Später dachte Matthias A. dann, dass die bewegungslos am Boden liegende 16-Jährige tot sei. Da das Verbrennen ihr keine Schmerzen mehr zufügen und damit ihm keine Befriedigung mehr bringen konnte, ließ er sie schwer verletzt zurück.

Die vom Gericht angeordnete Sicherungsverwahrung ist eine logische Folge auf frühere versuchte und erfolgte Vergewaltigungen durch Matthias A. und den Vortrag des psychiatrischen Gutachters Michael Osterheider. Der Professor für forensische Psychiatrie an der Universität Regensburg nannte den Verurteilten einen "sehr bedrohlichen, aktiven Hangtäter".

Bei dem ansonsten psychisch unauffälligen Mann stellte Osterheider eine stark ausgeprägte sadistische Störung fest, die in diesem fortgeschrittenen Stadium "so gut wie nicht behandelbar" ist.

Matthias A. hatte nicht nur eingeräumt, sexuelle Tötungsphantasien zu haben, sondern auch Zellennachbarn nach sogenannten Snuff-Videos gefragt. Auf diesen Filmen werden Menschen tatsächlich vor laufender Kamera umgebracht, um bei den Betrachtern für sexuelle Befriedigung zu sorgen. Der Höhepunkt der sexuellen Gewaltphantasien sei bei Matthias A. wohl noch nicht erreicht, sagte Professor Osterheider. Weitere schwere Straftaten seien zu erwarten, besonders da selbst langjährige Therapien keine Wirkung gezeigt hätten.

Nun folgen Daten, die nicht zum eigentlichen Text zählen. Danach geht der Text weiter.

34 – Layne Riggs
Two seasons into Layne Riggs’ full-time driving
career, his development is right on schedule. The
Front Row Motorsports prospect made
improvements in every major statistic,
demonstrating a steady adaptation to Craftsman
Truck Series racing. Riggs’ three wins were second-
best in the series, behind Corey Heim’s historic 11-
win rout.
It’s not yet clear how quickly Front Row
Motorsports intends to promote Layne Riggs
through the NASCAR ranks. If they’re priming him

Dieser Einschätzung schlossen sich auch Staatsanwalt und Verteidiger in ihren Plädoyers an: Sie beantragten beide die Sicherungsverwahrung. "Nach dieser Hauptverhandlung weiß man, warum wir in Deutschland froh sein können, dass wir diese Möglichkeit haben", sagte Staatsanwalt Volker Ziegler.

Für die Eltern des 16-jährigen Mädchens ist mit der Sicherungsverwahrung das wichtigste Ziel des Prozesses erreicht: "Dass der nicht mehr rauskommt und einem anderen Mädchen dasselbe antut wie unserer Tochter."

Der Gutachter Osterheider ging am Rande seines Berichts auch auf die Frage ein, wie Matthias A. nach langen Jahren in einem geschlossenen psychiatrischen Krankenhaus überhaupt wieder in Freiheit gelangen konnte. Ein Wesenszug von Sadisten sei, sagt der Forensik-Professor, dass diese über lange Zeiträume völlig unauffällig in zwei Parallelwelten leben könnten. Mit einer angepassten Fassade schafften es Sadisten, auch ihre nächste Umwelt über ihr Innenleben zu täuschen und eine normale Sexualität vorzuspielen.

Dass auch Kollegen aus der Fachwelt auf diese Fassade hereingefallen seien, kann Professor Osterheider allerdings nicht nachvollziehen. "Ich hätte mir gewünscht, dass meine Kollegen das kritischer hinterfragt hätten", sagte er.